Differentiability Class/Examples
Jump to navigation
Jump to search
Examples of Differentiability Classes
Class $C^0$ Function
Let $f$ be the real function defined as:
- $\map f x = \begin {cases} 0 & : x < 0 \\ x & : x \ge 0 \end {cases}$
Then $f \in C^0$ but $f \notin C^1$.
Class $C^1$ Function
Let $f$ be the real function defined as:
- $\map f x = \begin {cases} 0 & : x < 0 \\ x^2 & : x \ge 0 \end {cases}$
Then $f \in C^1$ but $f \notin C^2$.
Class $C^n$ Function
Let a real function $f$ be required that has the following properties:
- $(1): \quad f \in C^n$
- $(2): \quad f \notin C^{n + 1}$
where $C^k$ denotes the differentiability class of order $k$.
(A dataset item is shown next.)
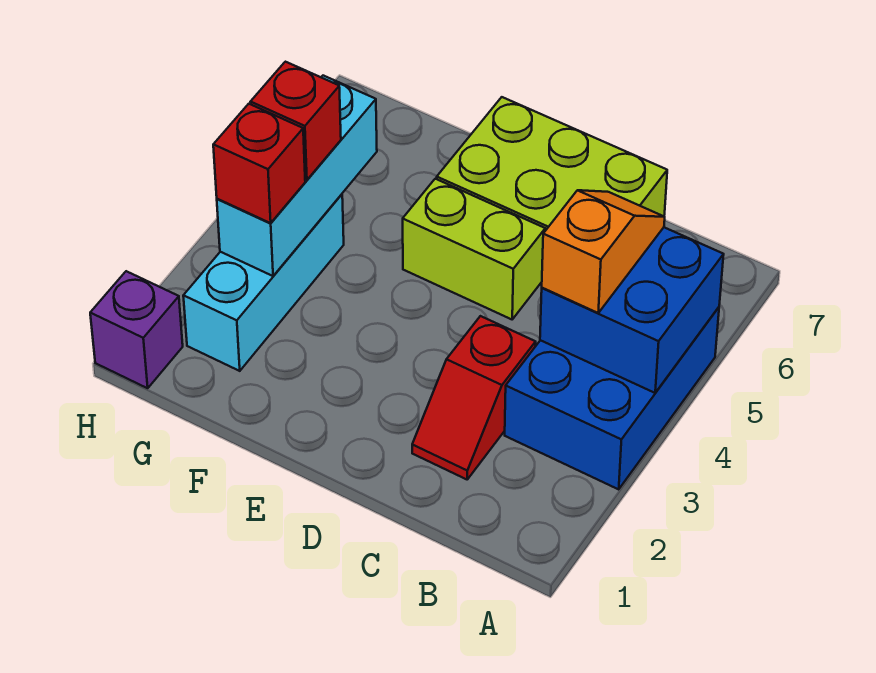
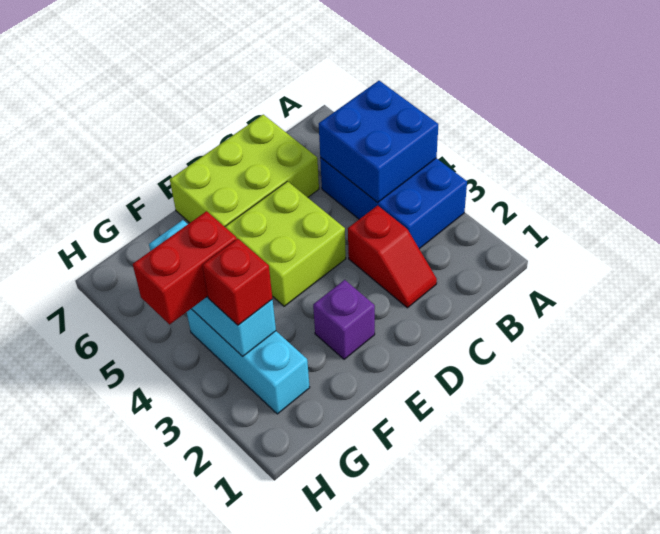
orange 1x2 slope [542,190,665,313] -> none
lime 1x2 brick [403,179,545,319] -> lime 2x2 brick [225,181,346,306]
red 1x1 brick [251,62,341,180] -> red 1x2 brick [133,211,237,324]
purple 1x1 brick [90,271,183,388] -> purple 1x1 brick moved to [313,280,375,359]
Then $f$ may be defined as:
- $\map f x = \begin {cases} 0 & : x < 0 \\ x^{n + 1} & : x \ge 0 \end {cases}$
Class $C^0$ Function with Derivative Discontinuous at Point
Let $f$ be the real function defined as:
- $\map f x = \begin {cases} x^2 \sin \dfrac 1 x & : x \ne 0 \\ 0 & : x = 0 \end {cases}$
Then $f \in C^0$ but $f \notin C^1$.